Originally Posted by lovebugjunkie
lets see some work
photos and reviews!!!! jim
Got around to playing with the router today. Cut a piece of corian. The wife wanted something to put under the coffee maker to make it easy to pull from back of the countrer. Put 2 small “Hot Coffee” engravings on it that was in a Vector Art collection I have.
I cut it too deep and need to space a little more between letters. I have to get use to working with .00 - .000 place measurements. Looks like its time to hunt up some very small dia engraving bits.
I like the accuracy of the HS1. I think I re-homed it 3 or 4 times after starting the test engraving on MDF. I made depth changes in VcarvePro and reloaded the file back to Mach3. Each time it started cutting the updated file spot on where it started before. Have I said yet that I like the Romaxx.
Also had a chance to see how the mini Clear Vue cyclone works with a shop vac when used with 3 inch PVC and two different diameter size hoses. (I did not expect it to work very well)

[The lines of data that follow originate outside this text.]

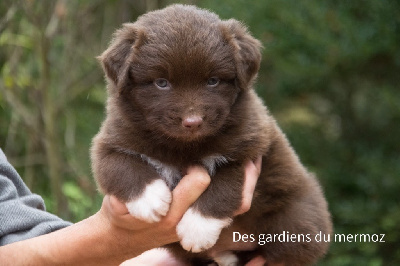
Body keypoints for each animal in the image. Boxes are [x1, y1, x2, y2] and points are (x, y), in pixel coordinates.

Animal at [91, 4, 332, 266]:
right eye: (161, 82)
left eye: (213, 81)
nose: (193, 122)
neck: (183, 146)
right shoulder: (111, 138)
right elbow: (118, 164)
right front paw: (150, 199)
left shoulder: (248, 147)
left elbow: (223, 185)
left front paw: (197, 228)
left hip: (296, 223)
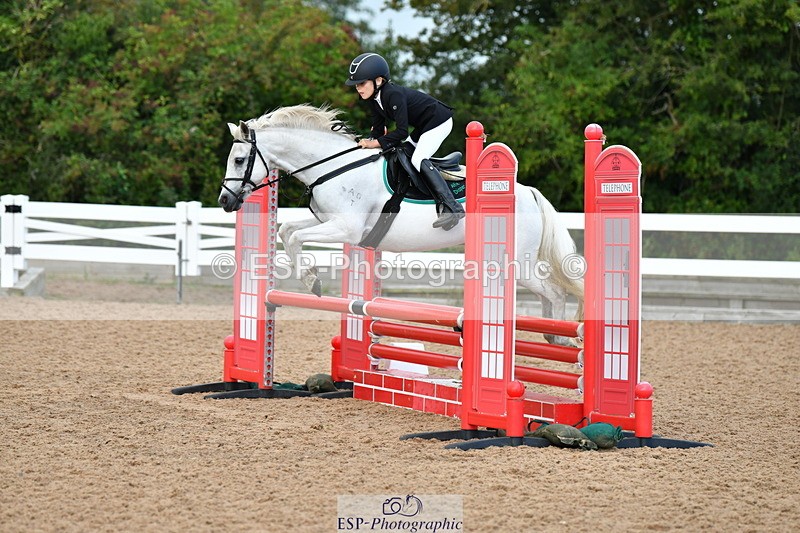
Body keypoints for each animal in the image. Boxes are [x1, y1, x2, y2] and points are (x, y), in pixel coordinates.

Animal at [218, 104, 584, 346]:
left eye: (239, 159)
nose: (225, 201)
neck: (332, 167)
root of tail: (529, 193)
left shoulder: (347, 229)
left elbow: (296, 238)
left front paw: (312, 282)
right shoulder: (330, 221)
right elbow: (286, 231)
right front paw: (310, 278)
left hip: (516, 262)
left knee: (555, 291)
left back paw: (562, 338)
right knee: (550, 294)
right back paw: (551, 334)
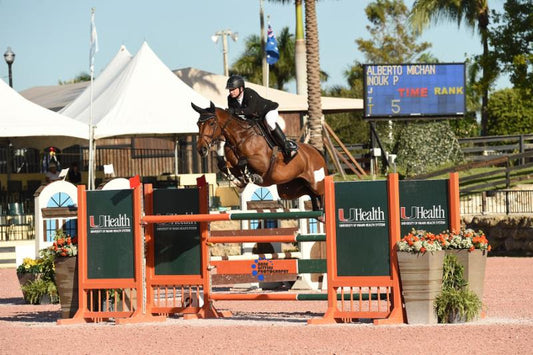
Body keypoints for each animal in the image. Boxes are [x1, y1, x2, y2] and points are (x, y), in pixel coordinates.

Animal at [189, 101, 326, 210]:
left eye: (212, 123)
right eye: (198, 124)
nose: (201, 149)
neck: (240, 137)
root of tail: (317, 151)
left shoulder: (263, 163)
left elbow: (243, 161)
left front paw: (252, 176)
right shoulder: (233, 165)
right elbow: (224, 166)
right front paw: (238, 180)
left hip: (316, 184)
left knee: (320, 194)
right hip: (290, 189)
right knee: (311, 194)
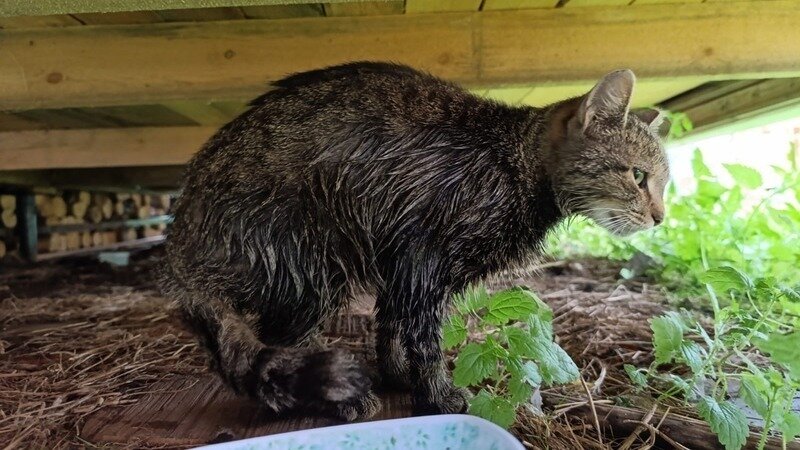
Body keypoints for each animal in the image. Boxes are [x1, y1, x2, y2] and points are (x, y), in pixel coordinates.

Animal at [161, 62, 669, 421]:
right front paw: (437, 395)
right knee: (283, 340)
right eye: (638, 176)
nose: (661, 217)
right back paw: (335, 400)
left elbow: (391, 325)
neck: (516, 165)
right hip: (317, 256)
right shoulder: (423, 255)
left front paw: (396, 376)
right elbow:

I wanted something to support the vac hoses so I picked up some 3in PVC. Was going to run the hose from the router to the mini cycles via the pvc but thought I would see if the pvc would work as part of the connection. (I’m cheap and already had the shop vac hose laying around).
Cut 2 hose adaptors from MDF to fit the opening of the PVC with a hole in center to fit the hose and a plug to put in the base of the PVC. I wanted to keep the hose going to the router small so was not sure how going from 1.5 inch hose to 3 inch pvc then to 2.5 inch hose to the cyclone would work. Hose from cyclone to shop vac is 2.5 inch.

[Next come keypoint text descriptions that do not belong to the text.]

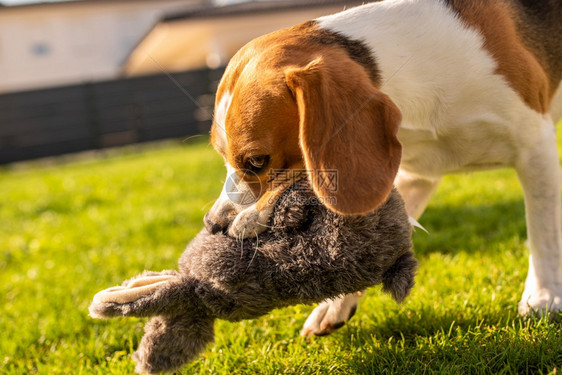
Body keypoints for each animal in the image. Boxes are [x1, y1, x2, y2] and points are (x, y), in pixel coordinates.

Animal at [203, 0, 560, 334]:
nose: (212, 224)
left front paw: (544, 296)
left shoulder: (535, 148)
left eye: (257, 161)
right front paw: (335, 305)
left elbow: (543, 232)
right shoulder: (416, 176)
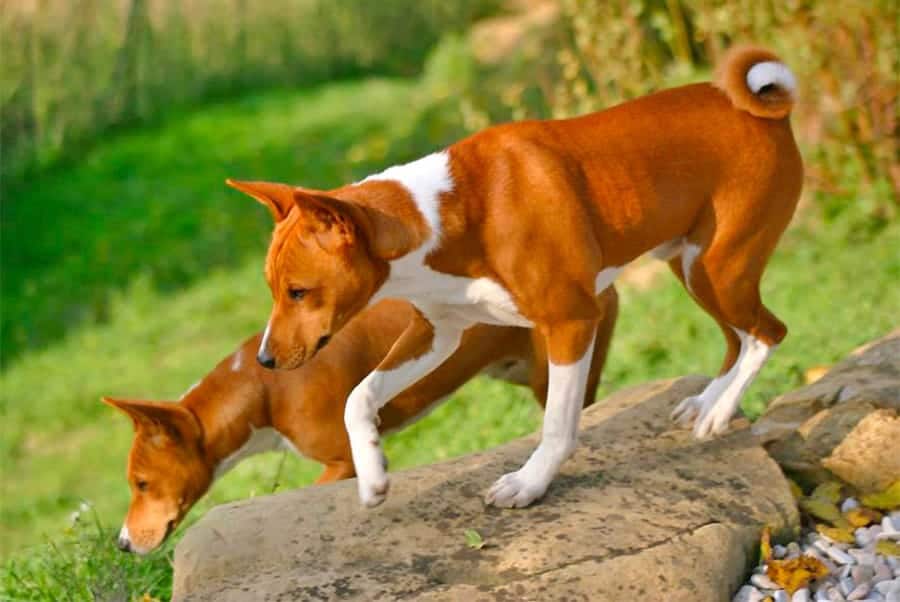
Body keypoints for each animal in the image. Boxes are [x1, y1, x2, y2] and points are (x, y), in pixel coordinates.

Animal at [229, 44, 804, 508]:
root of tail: (764, 114)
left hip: (718, 268)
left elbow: (557, 426)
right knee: (738, 337)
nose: (265, 360)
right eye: (274, 291)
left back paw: (719, 410)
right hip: (692, 266)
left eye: (298, 292)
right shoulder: (436, 333)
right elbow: (359, 397)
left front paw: (530, 483)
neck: (449, 214)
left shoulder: (571, 321)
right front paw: (373, 475)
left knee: (768, 334)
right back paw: (709, 402)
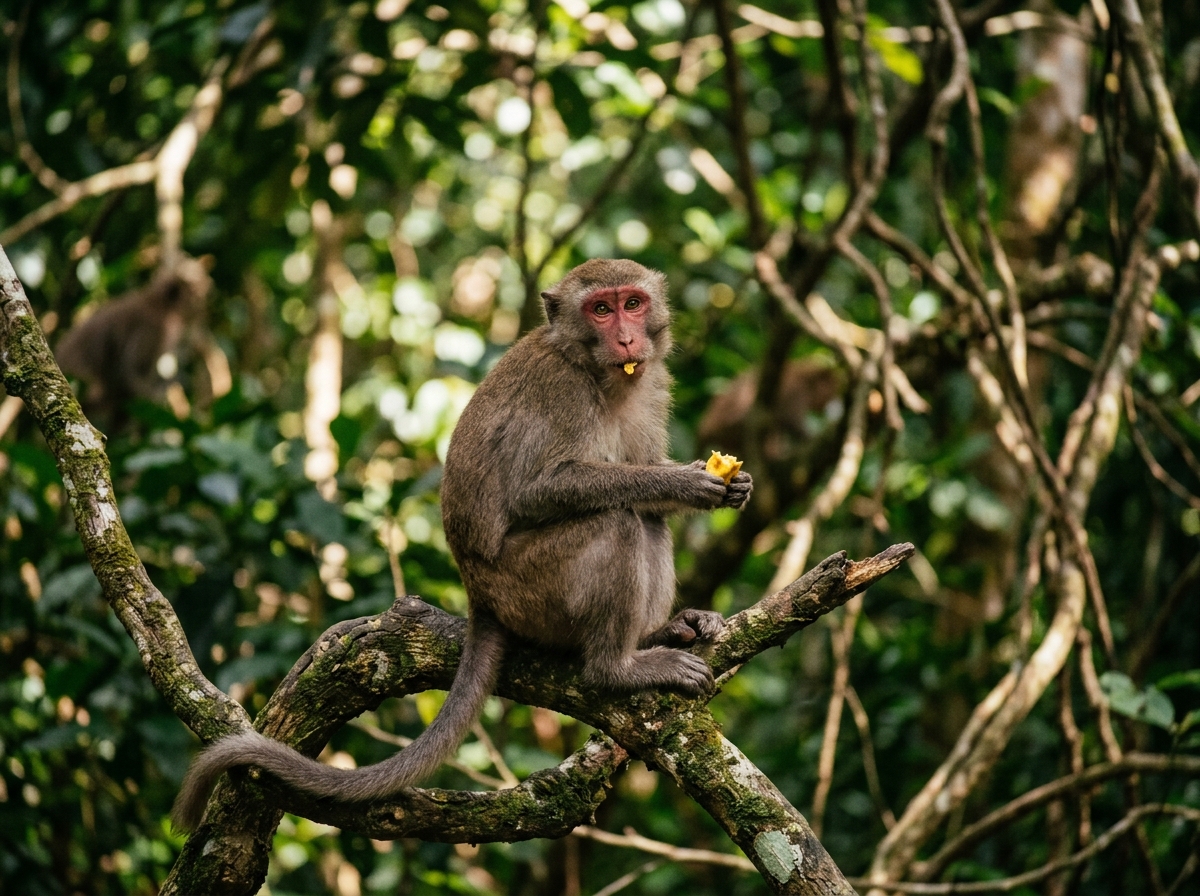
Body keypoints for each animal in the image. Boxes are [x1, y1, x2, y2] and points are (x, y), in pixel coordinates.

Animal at [171, 258, 753, 831]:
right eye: (601, 310)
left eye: (633, 303)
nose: (629, 339)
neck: (597, 372)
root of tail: (480, 599)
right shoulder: (560, 391)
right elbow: (539, 490)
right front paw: (682, 482)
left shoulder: (653, 384)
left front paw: (727, 485)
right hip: (529, 589)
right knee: (619, 521)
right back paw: (618, 668)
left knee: (647, 522)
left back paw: (657, 633)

Still have to clean up the supports and make a dust shoe to mount on the router but found it works really well. After dong the test engravings in MDF and cutting the corian I only had a very light mist of very fine corian dust in the shop vac. The bucket under the cyclone had 98-99% + of what was vac’ed up.

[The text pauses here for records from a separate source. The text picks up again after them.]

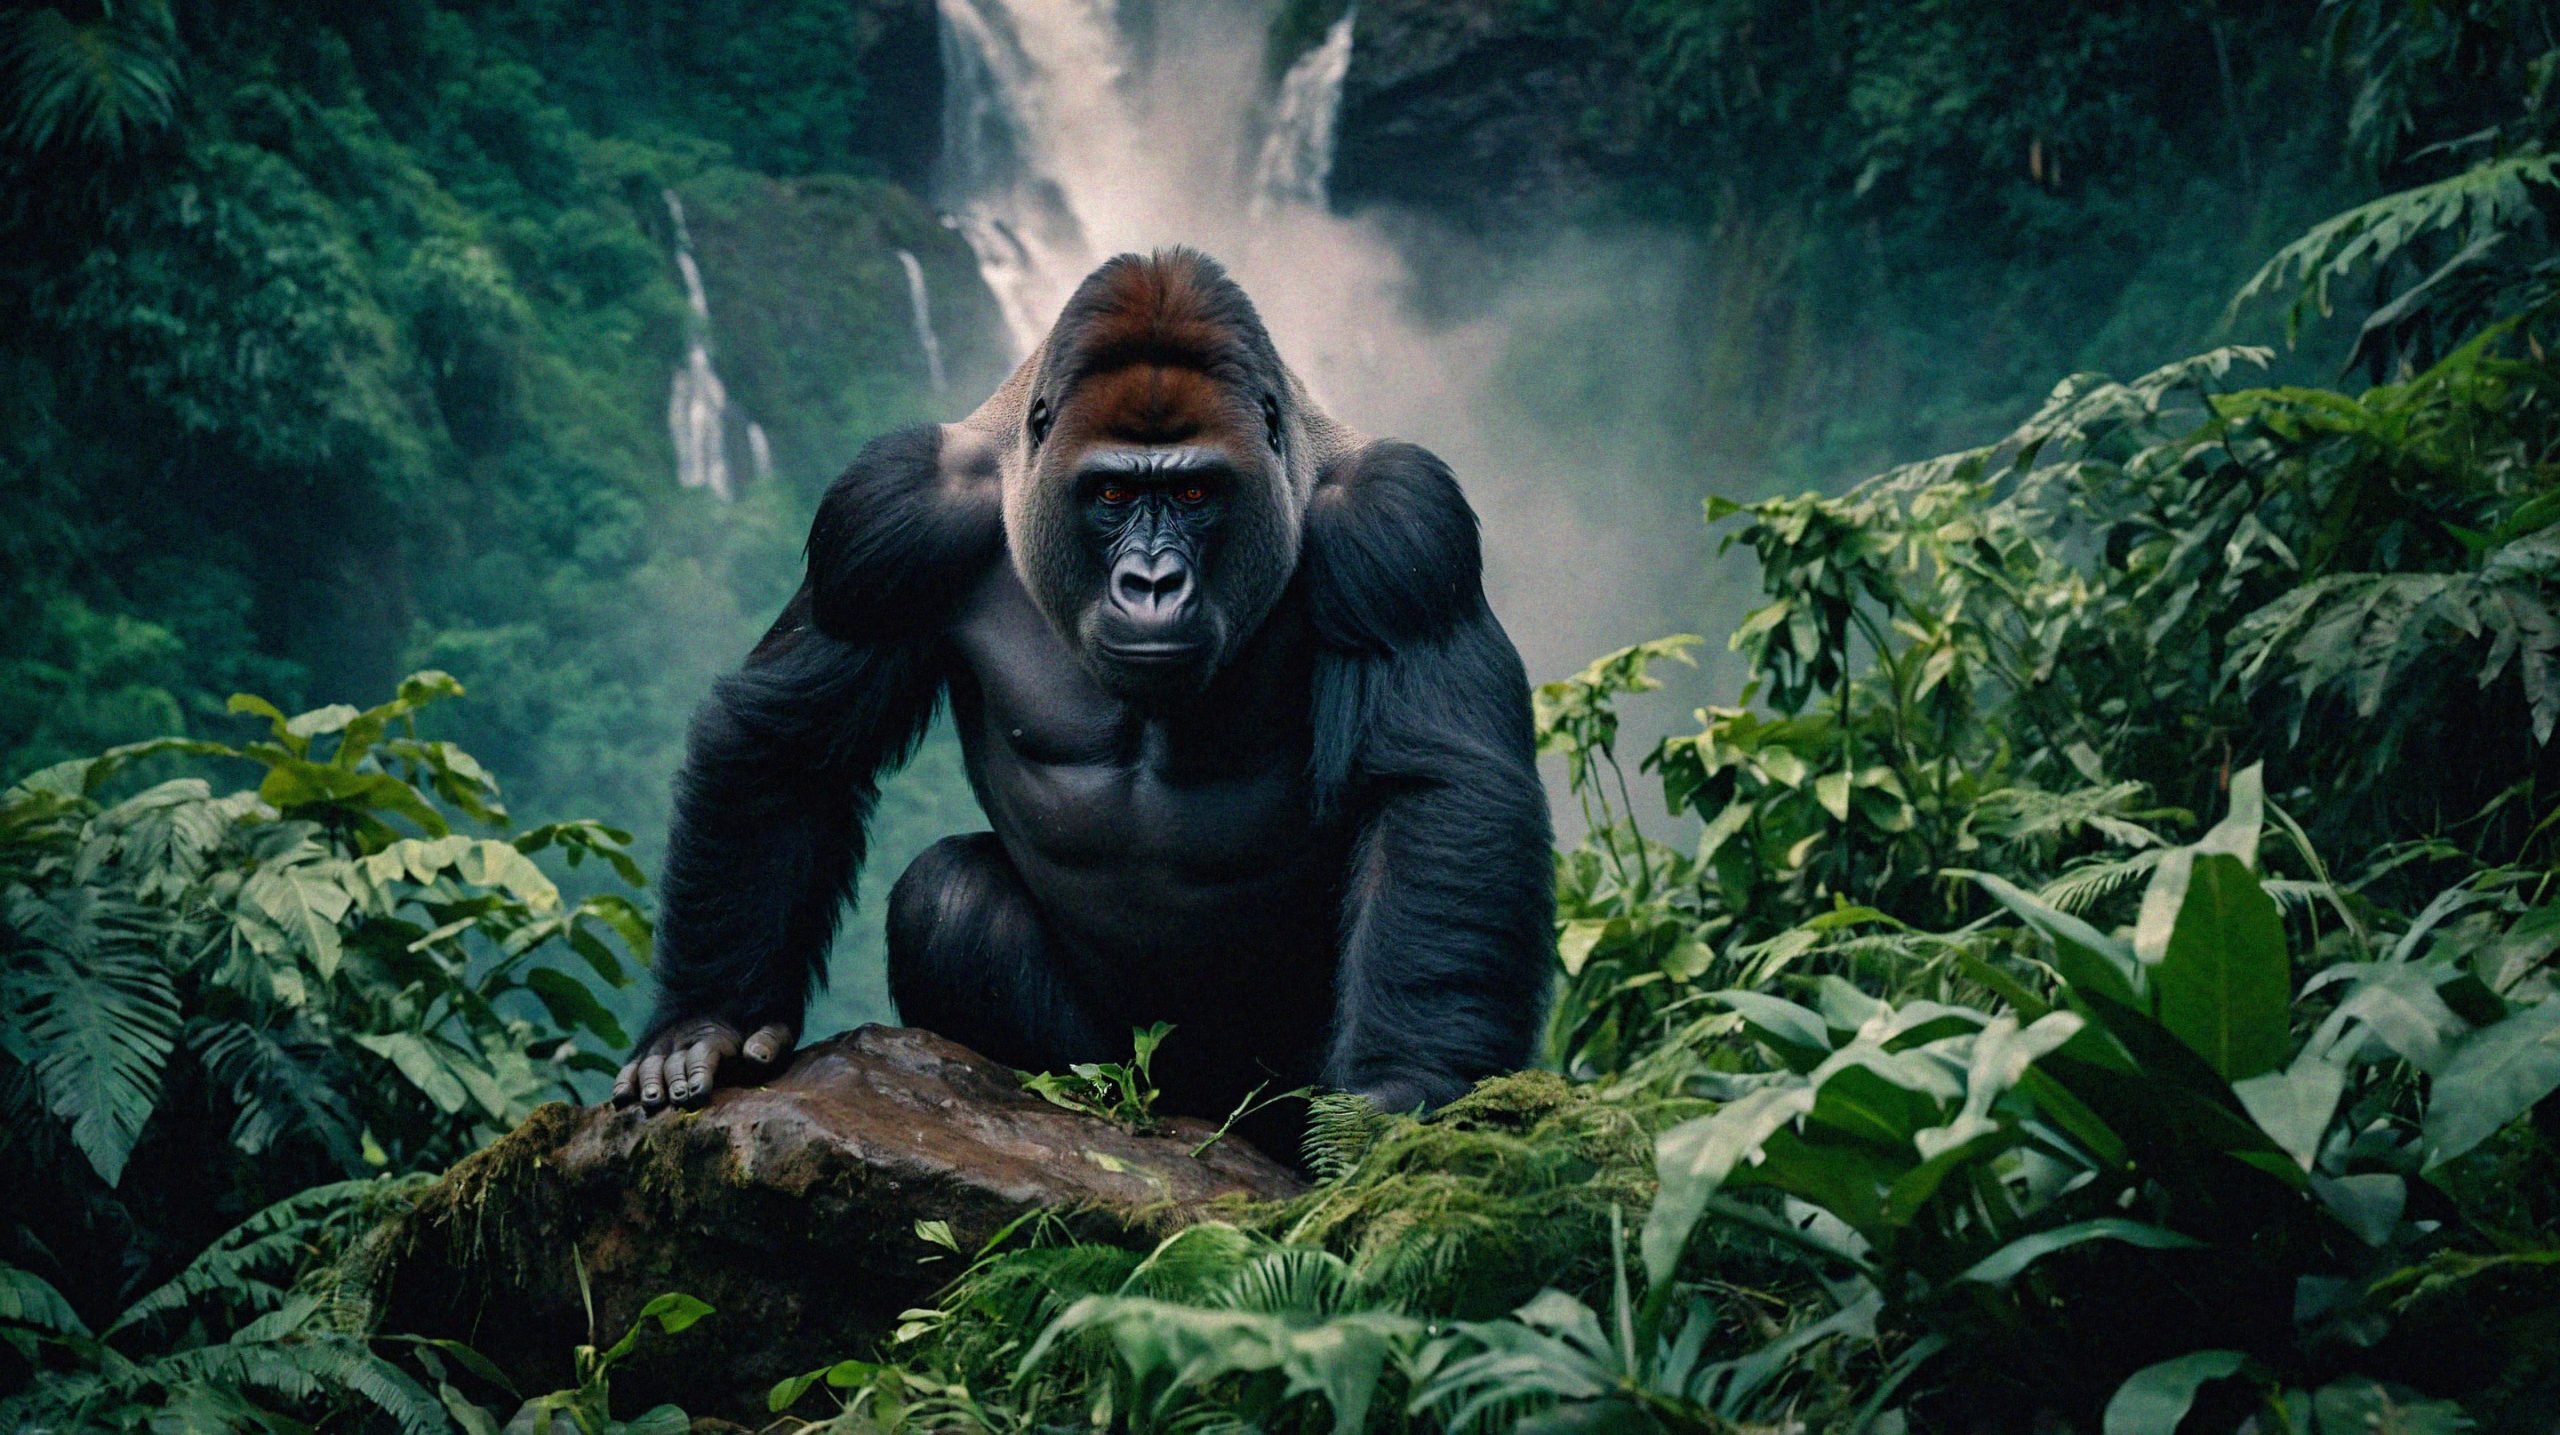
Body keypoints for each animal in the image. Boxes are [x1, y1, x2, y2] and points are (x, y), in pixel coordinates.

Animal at [611, 248, 1553, 1144]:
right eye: (1112, 492)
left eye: (1194, 491)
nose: (1152, 583)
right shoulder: (884, 516)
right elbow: (790, 745)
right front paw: (712, 1017)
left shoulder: (1403, 528)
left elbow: (1434, 789)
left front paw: (1404, 1083)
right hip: (1124, 1077)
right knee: (951, 902)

Have to agree with you on all points on the Romaxx. I almost went with another machine with a bigger cutting area but had a much bigger price. I called the other company to ask a few basic questions. The person that handled the sales was not in so I ask the person who answered the phone. Nice enough guy but considering the questions I ask (I don’t know much) I was…..how shall I say…..amazed at his answer.. (Considering what he said his position in that company was) Looking back on it I am very happy going with Romaxx. If I ever do find I need a bigger cutting area maybe by then Ron will have a HS1 big brother going out the door. So far I do not see me needing more.
Last edited by lovebugjunkie; 01-19-2008 at 09:52 PM.
did you use looks like 1/16 or 1/8" end mill
made some headway with mine and am ordering another for the commercial
end of business i am going to talk to romaxx on monday
Yes the handle/board and cut to catch water was cut out using a 1/8 straight .
(I messed up the cuts when I tried to take off the sharp edge with a hand sanding block.)
The "Hot Coffee" was done with one of the v-bits (60 degree I think) that came with the starter set from Centurion Tools.
Saw your web site.....Very nice work. I have seen what I thought was upper end woodwork in some high end houses that I put in phone systems for a contractor friend. Your work puts them to shame.
with guys like yourself who wire home cat 5 systems we do the theater cabinetry thank you for the compliment i try to stay grateful to the guys who work with me. i am new to cnc bought a carvewright in june and camaster in late november so i am happy to watch us all jim
i got bunches of corian/solid surface pieces in off fall where do you get yours
is controller cable in line so as to allow for a printer to be attached why two ports or is it a hand held controller
Last edited by cabnet636; 01-20-2008 at 03:47 PM.